History entries are only created when the status changes state from pass to fail or vice-versa. Even though you may have a rule evaluated periodically by the Tachyon client, a history entry is not created for each evaluation cycle. The Tachyon client only communicates a state change when the rule status changes.
This means that if the cause of a failure changes, you may not receive a history entry with the revised cause, because no updates are received until the compliance state changes. This limitation may be revised in a future release.
Verifying policy on Tachyon clients
We can also confirm that the policy was downloaded and applied on Tachyon clients by examining the 1E Client log on the device. Here we see that the policy was downloaded and successfully applied.
If we now start the registry editor on the device, we can see that the key and value exist.

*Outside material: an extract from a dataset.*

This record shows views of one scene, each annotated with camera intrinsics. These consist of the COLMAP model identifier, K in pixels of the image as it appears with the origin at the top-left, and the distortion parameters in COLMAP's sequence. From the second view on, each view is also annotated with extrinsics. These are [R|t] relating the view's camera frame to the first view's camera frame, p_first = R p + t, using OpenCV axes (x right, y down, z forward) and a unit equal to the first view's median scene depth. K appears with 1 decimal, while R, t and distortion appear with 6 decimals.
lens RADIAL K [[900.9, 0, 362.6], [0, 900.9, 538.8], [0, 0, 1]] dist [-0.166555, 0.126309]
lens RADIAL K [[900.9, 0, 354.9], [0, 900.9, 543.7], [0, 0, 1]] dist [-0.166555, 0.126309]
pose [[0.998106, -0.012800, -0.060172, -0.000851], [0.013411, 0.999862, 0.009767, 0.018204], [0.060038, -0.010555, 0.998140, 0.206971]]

If we attempt to change the registry key value to 1.
We see that, temporarily, it is out of compliance with the check rule.
However, after 30 seconds, it is automatically reset to be compliant.
If we view the device history from the Guaranteed State Overview screen, we see that the momentary compliance failure has been logged.
The device status view in Guaranteed State shows the status of policies and rules for each device.
A device is shown as either Compliant or Noncompliant . The associated columns show more information on the status of rules on the device.
- The Rules column shows the number of rules which are active for the device. If there are several active policies applicable to the device, the rules count will be the sum of all the distinct rules associated with those policies. (i.e, if the same rule is included in two active policies against the device, the count of distinct rules is 1).
- The Compliant column shows the number of rules which returned a compliance status of success (specifically each rule which returned a boolean value of True when the rules were last evaluated)
- The Non-compliant column shows the number of rules which returned a compliance status of failure (specifically each rule which returned a boolean value of False when the rules were last evaluated)
- The Not applicable column shows the number of rules for which the precondition for the rule meant that for this device, the rule was not regarded as applicable and hence was not evaluated.
- The Error column shows the number of rules for which an error was raised during the execution of the rule. This means that the SCALE code associated with the rule failed with an error that caused the code to be terminated, or that the code deliberately raised an error using the SCALE Error function.
- The Unknown column shows the number of rules for which no status has yet been returned from the device.